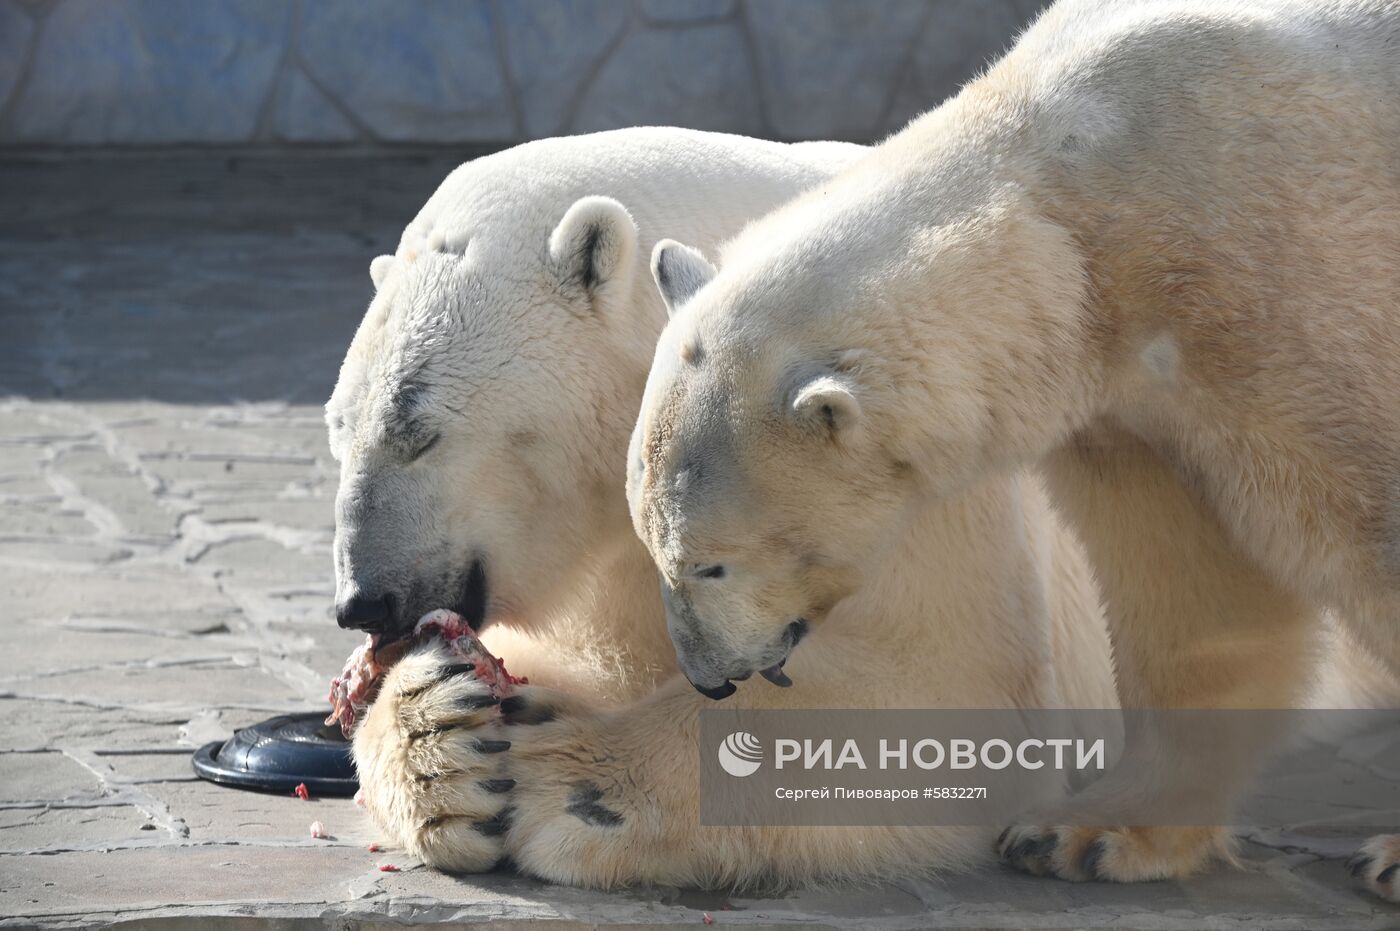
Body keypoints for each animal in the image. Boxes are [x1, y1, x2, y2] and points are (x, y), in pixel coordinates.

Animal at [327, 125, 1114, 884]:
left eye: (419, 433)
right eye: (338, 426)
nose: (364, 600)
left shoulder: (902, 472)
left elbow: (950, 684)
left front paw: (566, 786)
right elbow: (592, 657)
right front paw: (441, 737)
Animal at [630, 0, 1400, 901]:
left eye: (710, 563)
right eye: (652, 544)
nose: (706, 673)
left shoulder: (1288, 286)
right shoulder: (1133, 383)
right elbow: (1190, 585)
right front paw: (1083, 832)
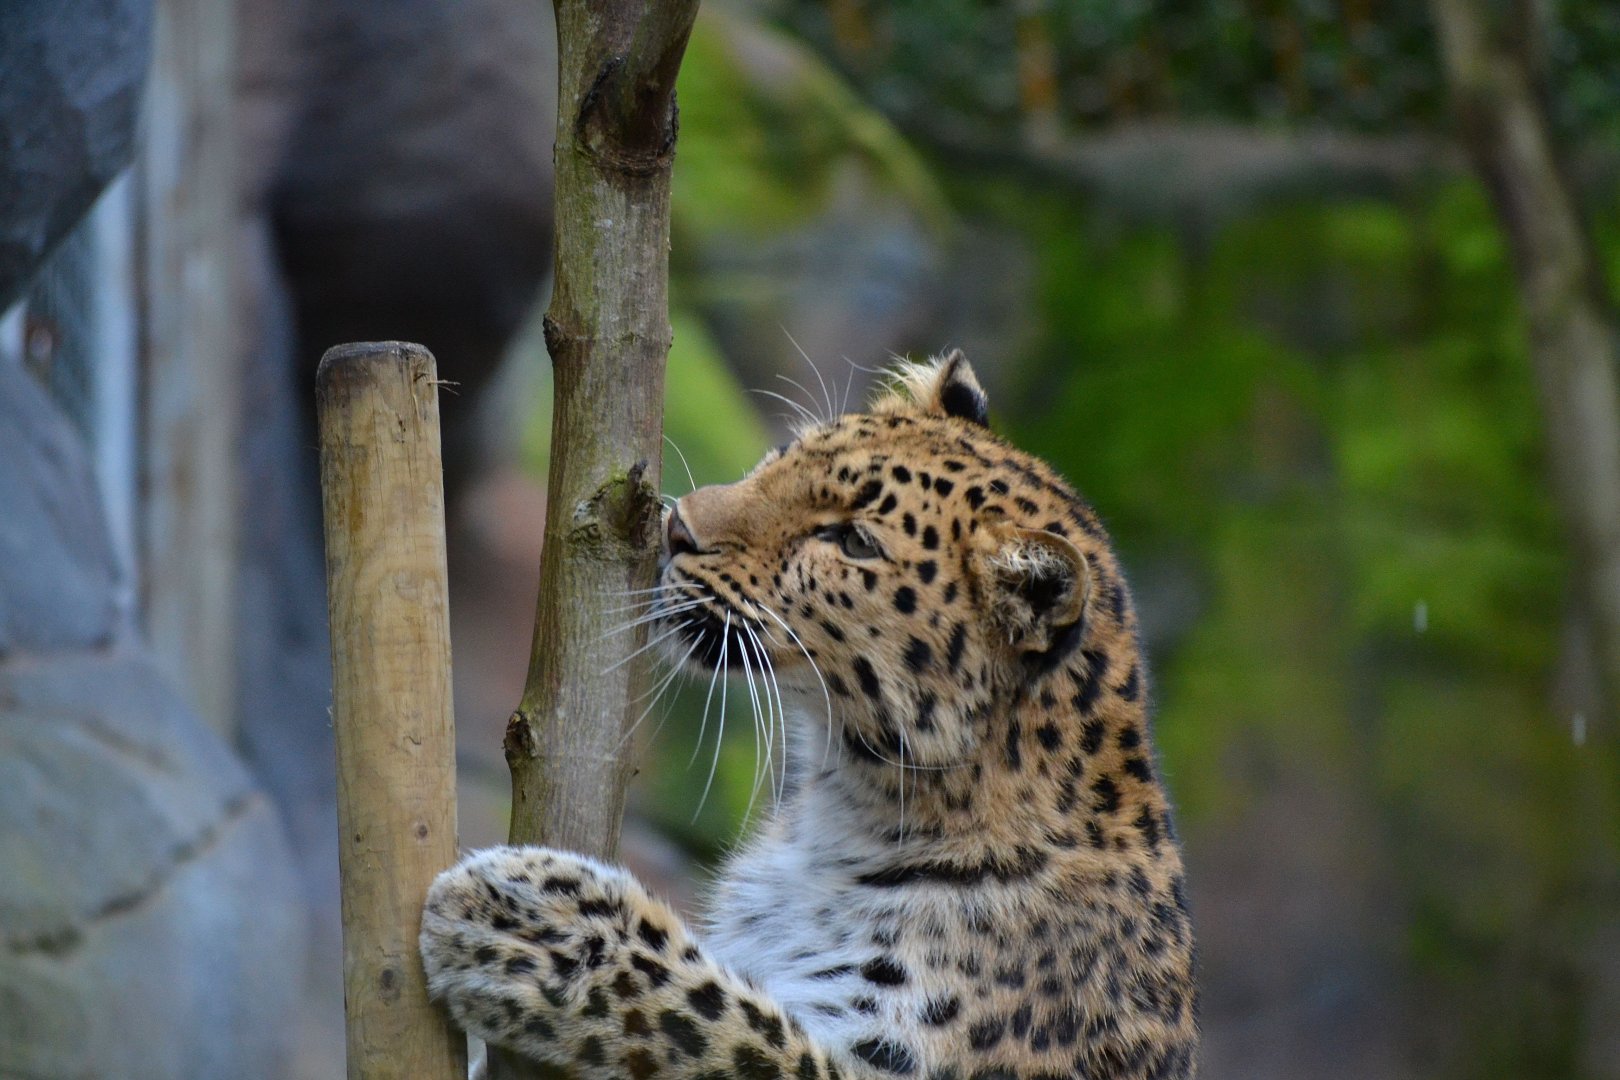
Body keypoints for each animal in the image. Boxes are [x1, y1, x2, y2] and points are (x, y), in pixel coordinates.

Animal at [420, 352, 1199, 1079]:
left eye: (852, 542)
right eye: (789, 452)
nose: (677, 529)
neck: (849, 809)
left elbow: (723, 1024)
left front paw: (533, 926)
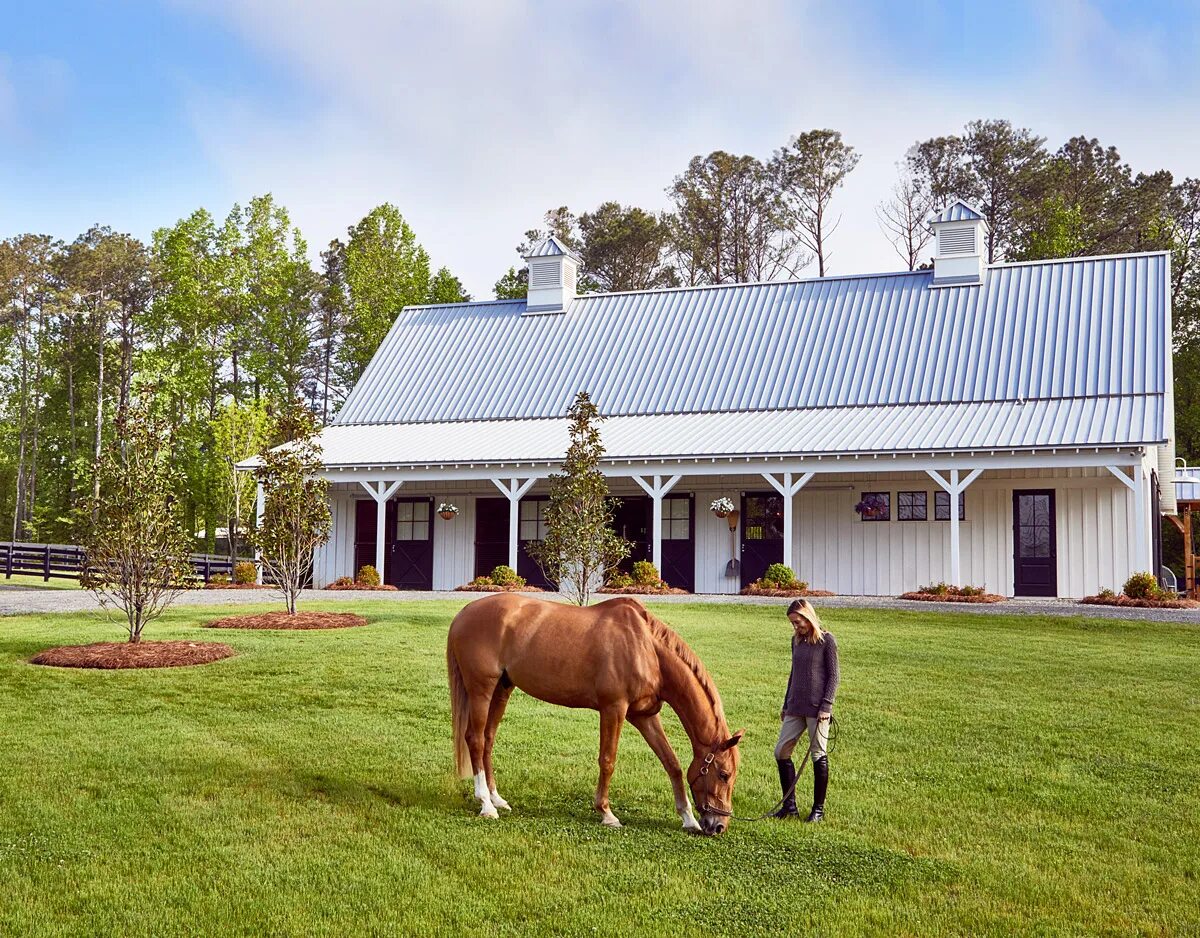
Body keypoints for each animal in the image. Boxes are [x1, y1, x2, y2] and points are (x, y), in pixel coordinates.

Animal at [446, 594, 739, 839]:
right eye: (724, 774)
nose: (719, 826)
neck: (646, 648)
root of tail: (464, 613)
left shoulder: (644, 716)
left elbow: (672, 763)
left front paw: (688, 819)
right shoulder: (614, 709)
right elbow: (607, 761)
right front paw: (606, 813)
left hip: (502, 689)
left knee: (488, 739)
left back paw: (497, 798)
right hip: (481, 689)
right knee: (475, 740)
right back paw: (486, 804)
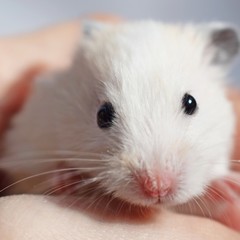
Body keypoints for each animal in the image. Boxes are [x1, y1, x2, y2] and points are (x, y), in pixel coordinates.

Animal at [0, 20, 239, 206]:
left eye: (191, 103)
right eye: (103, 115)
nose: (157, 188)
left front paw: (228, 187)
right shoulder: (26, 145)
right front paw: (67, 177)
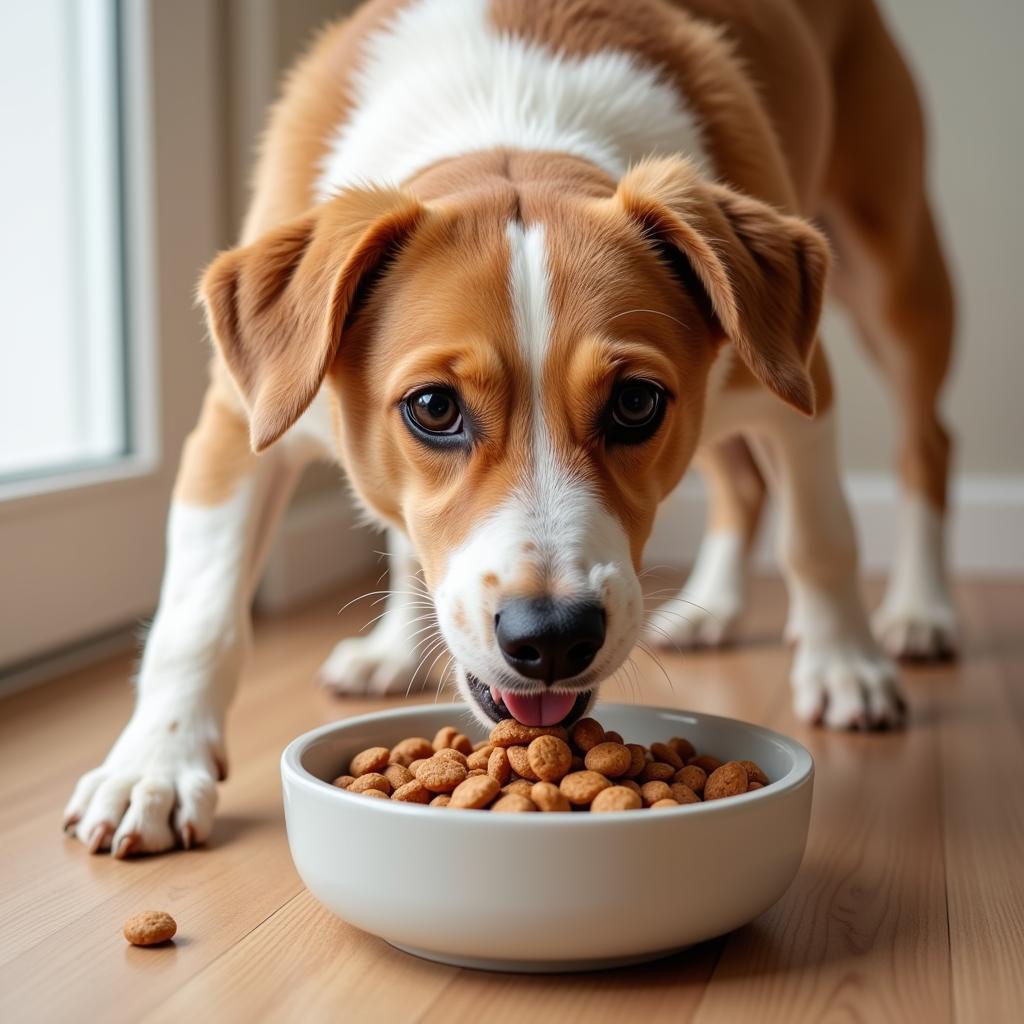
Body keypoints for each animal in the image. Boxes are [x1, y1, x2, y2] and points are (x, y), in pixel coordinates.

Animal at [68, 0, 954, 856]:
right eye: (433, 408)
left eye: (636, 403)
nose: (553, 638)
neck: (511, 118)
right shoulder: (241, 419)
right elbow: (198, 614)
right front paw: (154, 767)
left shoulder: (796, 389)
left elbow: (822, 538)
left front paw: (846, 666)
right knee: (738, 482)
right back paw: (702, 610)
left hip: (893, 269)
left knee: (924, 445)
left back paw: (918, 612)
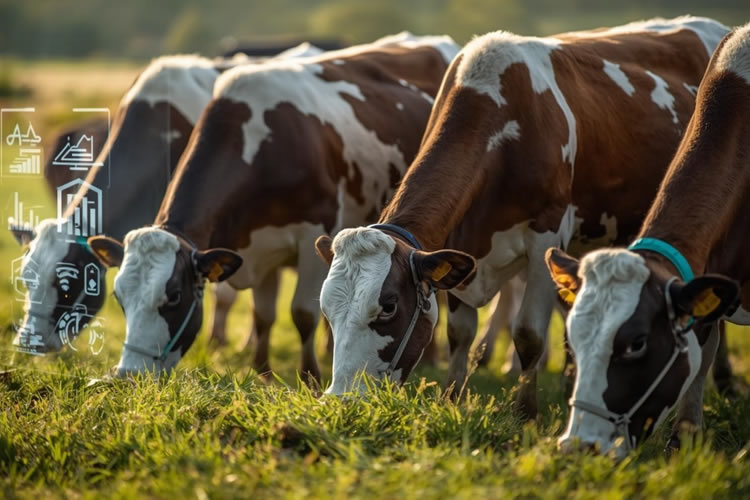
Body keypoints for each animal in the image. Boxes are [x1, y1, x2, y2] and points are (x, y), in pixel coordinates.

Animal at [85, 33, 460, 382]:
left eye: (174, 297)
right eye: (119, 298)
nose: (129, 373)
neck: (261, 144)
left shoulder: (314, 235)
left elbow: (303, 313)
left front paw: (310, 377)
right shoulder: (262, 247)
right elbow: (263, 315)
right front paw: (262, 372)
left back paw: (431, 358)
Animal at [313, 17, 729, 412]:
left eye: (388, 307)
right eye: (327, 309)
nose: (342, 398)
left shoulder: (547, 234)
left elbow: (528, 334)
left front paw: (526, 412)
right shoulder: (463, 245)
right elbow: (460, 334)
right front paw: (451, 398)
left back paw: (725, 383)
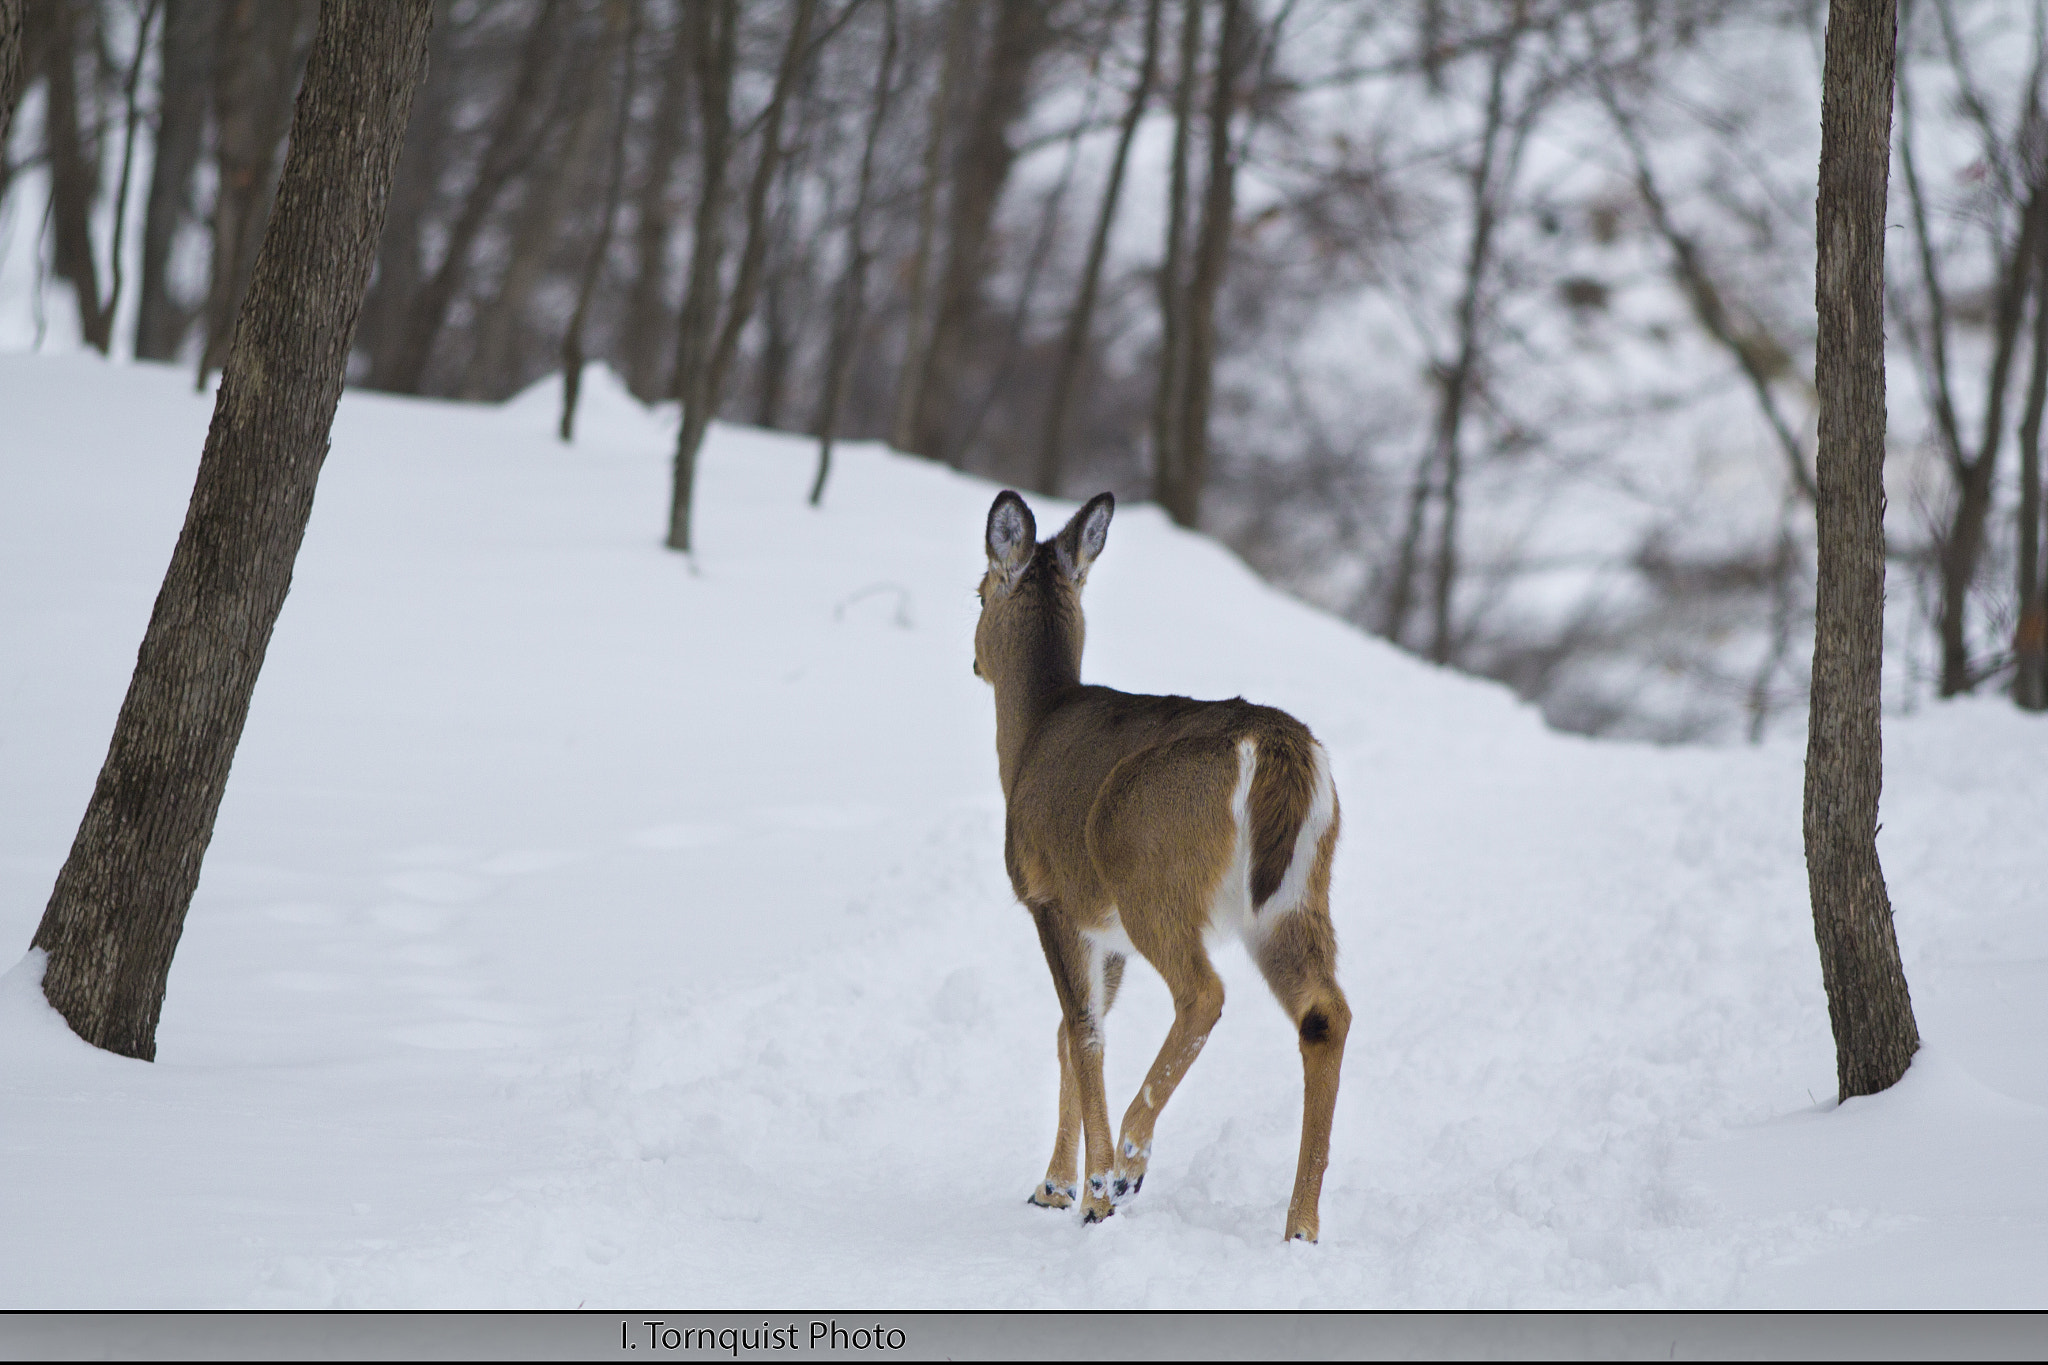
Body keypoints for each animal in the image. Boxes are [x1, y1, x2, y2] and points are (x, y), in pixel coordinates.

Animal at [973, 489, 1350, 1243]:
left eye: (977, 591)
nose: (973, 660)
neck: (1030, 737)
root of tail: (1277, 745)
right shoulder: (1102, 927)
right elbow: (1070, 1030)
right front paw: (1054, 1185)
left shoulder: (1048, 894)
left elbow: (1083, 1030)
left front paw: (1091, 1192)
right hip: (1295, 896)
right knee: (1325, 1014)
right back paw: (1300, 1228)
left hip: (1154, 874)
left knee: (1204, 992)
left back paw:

--------

_TRY IT_. Print, word for word, the lines above that run from the line containing "right shoulder: (1133, 383)" to the line containing "left eye: (852, 542)", both included. Keep the pictures out.

_RESULT OF THE TASK_.
right shoulder: (1133, 383)
right elbow: (1190, 585)
right front paw: (1083, 832)
Body keypoints for each animal in the image. Boxes are [x1, y1, x2, y2] and points are (x, y), in pixel coordinates.

Animal at [420, 352, 1199, 1079]:
left eye: (852, 542)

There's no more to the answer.